(INPUT FOR THIS TASK)
⟨
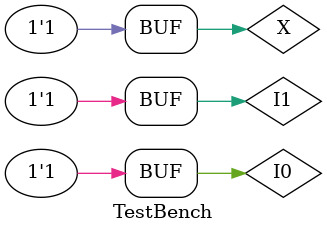
<source format=v>
`timescale 1ns / 1ps


module TestBench;

	// Inputs
	reg I0;
	reg I1;
	reg X;

	// Outputs
	wire f;
	wire f_bar;

	// Instantiate the Unit Under Test (UUT)
	Mux uut (
		.I0(I0), 
		.I1(I1), 
		.X(X), 
		.f(f), 
		.f_bar(f_bar)
	);

	initial begin
		// Initialize Inputs
		I0 = 0;
		I1 = 0;
		X = 0;

		// Wait 100 ns for global reset to finish
		//#100;
        
		// Add stimulus here
		#1; 	//Delay 1 nS. 
		I0=0;
		I1=0; 
		X=0; 
		#1; 
		I0=1; 
		I1=0; 
		X=0; 
		#1; 
		I0=0; 
		I1=1; 
		X=0; 
		#1; 
		I0=1; 
		I1=1; 
		X=0; 
		#1; 
		I0=0; 
		I1=0; 
		X=1; 
		#1; 
		I0=1; 
		I1=0; 
		X=1; 
		#1; 
		I0=0; 
		I1=1; 
		X=1; 
		#1; 
		I0=1; 
		I1=1; 
		X=1;

	end
      
endmodule
</source>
⟩
(EXERCISE BRIEF)
Please give the records above again exactly as they stand, with no pictures.

(ANSWER SECTION)
<source format=v>
`timescale 1ns / 1ps


module TestBench;

	// Inputs
	reg I0;
	reg I1;
	reg X;

	// Outputs
	wire f;
	wire f_bar;

	// Instantiate the Unit Under Test (UUT)
	Mux uut (
		.I0(I0), 
		.I1(I1), 
		.X(X), 
		.f(f), 
		.f_bar(f_bar)
	);

	initial begin
		// Initialize Inputs
		I0 = 0;
		I1 = 0;
		X = 0;

		// Wait 100 ns for global reset to finish
		//#100;
        
		// Add stimulus here
		#1; 	//Delay 1 nS. 
		I0=0;
		I1=0; 
		X=0; 
		#1; 
		I0=1; 
		I1=0; 
		X=0; 
		#1; 
		I0=0; 
		I1=1; 
		X=0; 
		#1; 
		I0=1; 
		I1=1; 
		X=0; 
		#1; 
		I0=0; 
		I1=0; 
		X=1; 
		#1; 
		I0=1; 
		I1=0; 
		X=1; 
		#1; 
		I0=0; 
		I1=1; 
		X=1; 
		#1; 
		I0=1; 
		I1=1; 
		X=1;

	end
      
endmodule
</source>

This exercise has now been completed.